そして、元気ハツラツに戻ってきたとはいえ重傷を負っているこの男が、やはりいつ死ぬとも知れぬ戦いのサガに取り憑かれた戦士と知って、そいつとの確かな愛のカタチが欲しかったからでもあった。

だから、少女は男の手管に何度も高みに追いやられて理性を崩されていても、〝生〟を胎内に取り込もうという本能でそ・れ・を嗅ぎ取った。

カテジナが何度目かの高みに至って、忘我の中で女の奥を収縮させると、男の果てるのを感じ取る。

まだまだ男女の事の経験は薄い少女は、駆け引きとかそういうのではなく、まさに本能でそれを欲した。

 

「…っ、抜いて…今日、危ない…っ、か、ら…っ」

 

熱に浮かされつつ男の耳元で拒絶を呟く。

だが、カテジナの長い脚はしっかりと男に絡んで離さず、抜き去ろうとする男を逆に奥へ奥へと導くようだった。

言葉と行動の矛盾は、そのままカテジナの精神の表層の強さと、心の奥底の愛の強さのぶつかり合いだったろう。

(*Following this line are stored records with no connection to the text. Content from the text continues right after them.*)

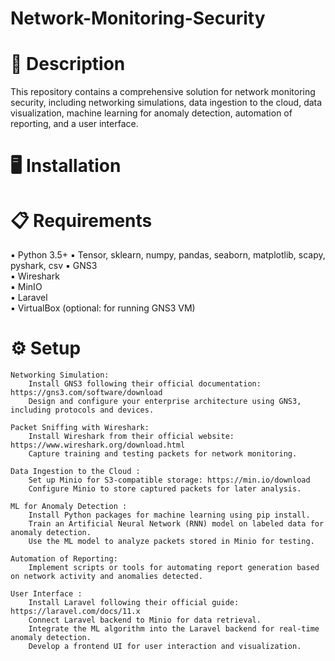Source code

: #     Network-Monitoring-Security
# 📝 Description
This repository contains a comprehensive solution for network monitoring security, including networking simulations, data ingestion to the cloud, data visualization, machine learning for anomaly detection, automation of reporting, and a user interface.

# 🖥️ Installation
# 📋 Requirements
▪️ Python 3.5+ 
▪️ Tensor, sklearn, numpy, pandas, seaborn, matplotlib, scapy, pyshark, csv
▪️ GNS3  
▪️ Wireshark  
▪️ MinIO  
▪️ Laravel  
▪️ VirtualBox (optional: for running GNS3 VM)
# ⚙️ Setup
    Networking Simulation:
        Install GNS3 following their official documentation: https://gns3.com/software/download
        Design and configure your enterprise architecture using GNS3, including protocols and devices.

    Packet Sniffing with Wireshark:
        Install Wireshark from their official website: https://www.wireshark.org/download.html
        Capture training and testing packets for network monitoring.

    Data Ingestion to the Cloud :
        Set up Minio for S3-compatible storage: https://min.io/download
        Configure Minio to store captured packets for later analysis.

    ML for Anomaly Detection :
        Install Python packages for machine learning using pip install.
        Train an Artificial Neural Network (RNN) model on labeled data for anomaly detection.
        Use the ML model to analyze packets stored in Minio for testing.

    Automation of Reporting:
        Implement scripts or tools for automating report generation based on network activity and anomalies detected.

    User Interface :
        Install Laravel following their official guide: https://laravel.com/docs/11.x
        Connect Laravel backend to Minio for data retrieval.
        Integrate the ML algorithm into the Laravel backend for real-time anomaly detection.
        Develop a frontend UI for user interaction and visualization.
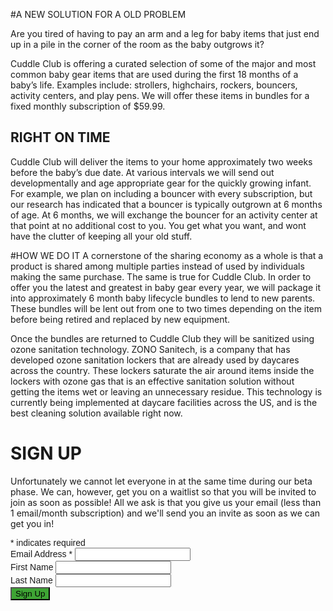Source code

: #A NEW SOLUTION FOR A OLD PROBLEM

Are you tired of having to pay an arm and a leg for baby items that just end up in a pile in the corner of the room as the baby outgrows it?

Cuddle Club is offering a curated selection of some of the major and most common baby gear items that are used during the first 18 months of a baby’s life. Examples include: strollers, highchairs, rockers, bouncers, activity centers, and play pens. We will offer these items in bundles for a fixed monthly subscription of $59.99.  

<div class="right-on-time-wrapper" style="">

<div class="right-on-time">

<h2>RIGHT ON TIME</h2>

<span>Cuddle Club will deliver the items to your home approximately two weeks before the baby’s due date. At various intervals we will send out developmentally and age appropriate gear for the quickly growing infant. For example, we plan on including a bouncer with every subscription, but our research has indicated that a bouncer is typically outgrown at 6 months of age. At 6 months, we will exchange the bouncer for an activity center at that point at no additional cost to you.   You get what you want, and wont have the clutter of keeping all your old stuff.</span>

</div>

</div>

#HOW WE DO IT
A cornerstone of the sharing economy as a whole is that a product is shared among multiple parties instead of used by individuals making the same purchase. The same is true for Cuddle Club. In order to offer you the latest and greatest in baby gear every year, we will package it into approximately 6 month baby lifecycle bundles to lend to new parents. These bundles will be lent out from one to two times depending on the item before being retired and replaced by new equipment.

Once the bundles are returned to Cuddle Club they will be sanitized using ozone sanitation technology. ZONO Sanitech, is a company that has developed ozone sanitation lockers that are already used by daycares across the country. These lockers saturate the air around items inside the lockers with ozone gas that is an effective sanitation solution without getting the items wet or leaving an unnecessary residue. This technology is currently being implemented at daycare facilities across the US, and is the best cleaning solution available right now.

<div class="signup-wrapper">

<div class="signup">

<h1>SIGN UP</h1>

Unfortunately we cannot let everyone in at the same time during our beta phase. We can, however, get you on a waitlist so that you will be invited to join as soon as possible! All we ask is that you give us your email (less than 1 email/month subscription) and we'll send you an invite as soon as we can get you in!


<!-- Begin MailChimp Signup Form -->
<link href="//cdn-images.mailchimp.com/embedcode/classic-081711.css" rel="stylesheet" type="text/css">
<style type="text/css">
	#mc_embed_signup{clear:left; font:14px Helvetica,Arial,sans-serif; }
  #mc_embed_signup .button { background-color:#3EA534; }
  #mc_embed_signup .button:hover { background-color:#286D21; }
</style>
<div id="mc_embed_signup">
<form action="//mycuddleclub.us11.list-manage.com/subscribe/post?u=efa83ea439419cdfabba07d22&amp;id=8b3b350348" method="post" id="mc-embedded-subscribe-form" name="mc-embedded-subscribe-form" class="validate" target="_blank" novalidate>
    <div id="mc_embed_signup_scroll">
<div class="indicates-required"><span class="asterisk">*</span> indicates required</div>
<div class="mc-field-group">
	<label for="mce-EMAIL">Email Address  <span class="asterisk">*</span>
</label>
	<input type="email" value="" name="EMAIL" class="required email" id="mce-EMAIL">
</div>
<div class="mc-field-group">
	<label for="mce-FNAME">First Name </label>
	<input type="text" value="" name="FNAME" class="" id="mce-FNAME">
</div>
<div class="mc-field-group">
	<label for="mce-LNAME">Last Name </label>
	<input type="text" value="" name="LNAME" class="" id="mce-LNAME">
</div>
	<div id="mce-responses" class="clear">
		<div class="response" id="mce-error-response" style="display:none"></div>
		<div class="response" id="mce-success-response" style="display:none"></div>
	</div>
    <div style="position: absolute; left: -5000px;"><input type="text" name="b_ccc048631b004bff01ae142ac_3dea4f7b40" tabindex="-1" value=""></div>
    <div class="clear"><input type="submit" value="Sign Up" name="subscribe" id="mc-embedded-subscribe" class="button"></div>
    </div>
</form>
</div>

<!--End mc_embed_signup-->


</div>

</div>
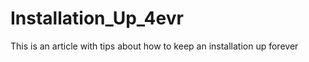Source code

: Installation_Up_4evr
====================

This is an article with tips about how to keep an installation up forever
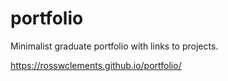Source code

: # portfolio

Minimalist graduate portfolio with links to projects.

https://rosswclements.github.io/portfolio/

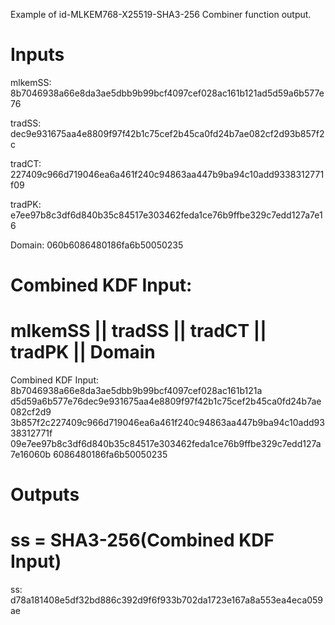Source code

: Example of id-MLKEM768-X25519-SHA3-256 Combiner function output.

# Inputs
mlkemSS:
8b7046938a66e8da3ae5dbb9b99bcf4097cef028ac161b121ad5d59a6b577e76

tradSS:
dec9e931675aa4e8809f97f42b1c75cef2b45ca0fd24b7ae082cf2d93b857f2c

tradCT:
227409c966d719046ea6a461f240c94863aa447b9ba94c10add9338312771f09

tradPK:
e7ee97b8c3df6d840b35c84517e303462feda1ce76b9ffbe329c7edd127a7e16

Domain:  060b6086480186fa6b50050235


# Combined KDF Input:
#  mlkemSS || tradSS || tradCT || tradPK || Domain

Combined KDF Input: 8b7046938a66e8da3ae5dbb9b99bcf4097cef028ac161b121a
d5d59a6b577e76dec9e931675aa4e8809f97f42b1c75cef2b45ca0fd24b7ae082cf2d9
3b857f2c227409c966d719046ea6a461f240c94863aa447b9ba94c10add9338312771f
09e7ee97b8c3df6d840b35c84517e303462feda1ce76b9ffbe329c7edd127a7e16060b
6086480186fa6b50050235


# Outputs
# ss = SHA3-256(Combined KDF Input)

ss: d78a181408e5df32bd886c392d9f6f933b702da1723e167a8a553ea4eca059ae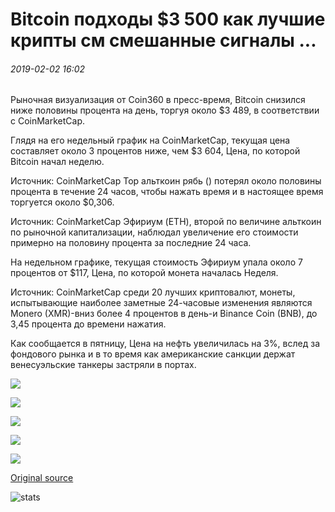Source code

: # Bitcoin подходы $3 500 как лучшие крипты см смешанные сигналы ...

###### 2019-02-02 16:02

Рыночная визуализация от Coin360 в пресс-время, Bitcoin снизился ниже половины процента на день, торгуя около $3 489, в соответствии с CoinMarketCap.

Глядя на его недельный график на CoinMarketCap, текущая цена составляет около 3 процентов ниже, чем $3 604, Цена, по которой Bitcoin начал неделю.

Источник: CoinMarketCap Top альткоин рябь () потерял около половины процента в течение 24 часов, чтобы нажать время и в настоящее время торгуется около $0,306.

Источник: CoinMarketCap Эфириум (ETH), второй по величине альткоин по рыночной капитализации, наблюдал увеличение его стоимости примерно на половину процента за последние 24 часа.

На недельном графике, текущая стоимость Эфириум упала около 7 процентов от $117, Цена, по которой монета началась Неделя.

Источник: CoinMarketCap среди 20 лучших криптовалют, монеты, испытывающие наиболее заметные 24-часовые изменения являются Monero (XMR)-вниз более 4 процентов в день-и Binance Coin (BNB), до 3,45 процента до времени нажатия.

Как сообщается в пятницу, Цена на нефть увеличилась на 3%, вслед за фондового рынка и в то время как американские санкции держат венесуэльские танкеры застряли в портах.

![](https://s3.cointelegraph.com/storage/uploads/view/723cc77c2851dd2eb7965e478c1a0cd3.png)

![](https://s3.cointelegraph.com/storage/uploads/view/5a3ddad973df16dd7ee760a9c3f1a977.png)

![](https://s3.cointelegraph.com/storage/uploads/view/a5112cc63d8bfc4eb8b2a91810f2758f.png)

![](https://s3.cointelegraph.com/storage/uploads/view/e7c9572e30a1281f84c245634c02e9f5.png)

![](https://s3.cointelegraph.com/storage/uploads/view/f17654a6064037d8036f6beac93d8e86.png)

[Original source](https://cointelegraph.com/news/bitcoin-approaches-3-500-as-top-cryptos-see-mixed-signals)

![stats](https://c.statcounter.com/11760860/0/a89fa40b/1/ "stats")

備品のスキンなどとうに使い切って、それでもヤザンに事をせがんだのはカテジナで、それに応えてやったのもヤザンだ。

女パイロットは薬物で月の物をコントロールするのが一般的で、そうしていれば妊娠の回避も出来るものだが、それでも100%ではないし、しかもきちんと服用していなかった場合は当然話は変わる。

そしてカテジナは最近、ヤザンとの事に及ぶつもりもあるというのにそれを服用しておらず、その行為はヤザンにもシュラク隊の同僚の誰にも秘密のルール違反だった。

それはカテジナ自身、論理的な説明が出来ない衝動だった。

飲まきゃダメだと思っても、体が、本能が服用を拒否して、しかも授かる可能性があると自覚すればするほどヤザンと肌を重ねる歓びは増した。

 

「だめ…いやよ…あんたの子なんて、生んでやらないから…」

 

言いつつ、決してこの雄を逃すまいとカテジナの本能が叫んで、むしろ自ら迎え入れて、一番奥深くで〝生〟を受け取ってしまった。

じわりと温もりを感じる。

女の奥深くで、生命を感じる。

 

(私は…孤独じゃない)

 

「…最低よ」

 

全身を紅潮させて汗だくになった少女は、男の全てをくれとせがんで受け入れて、心底満たされた心で必死に嫌悪の言葉を吐き出して呟く。

腕で隠しているカテジナの顔は、きっと幸せそうなものだったに違いない。

少女は荒い息の中で、生命の鼓動を己の胎内から聞いた気がした。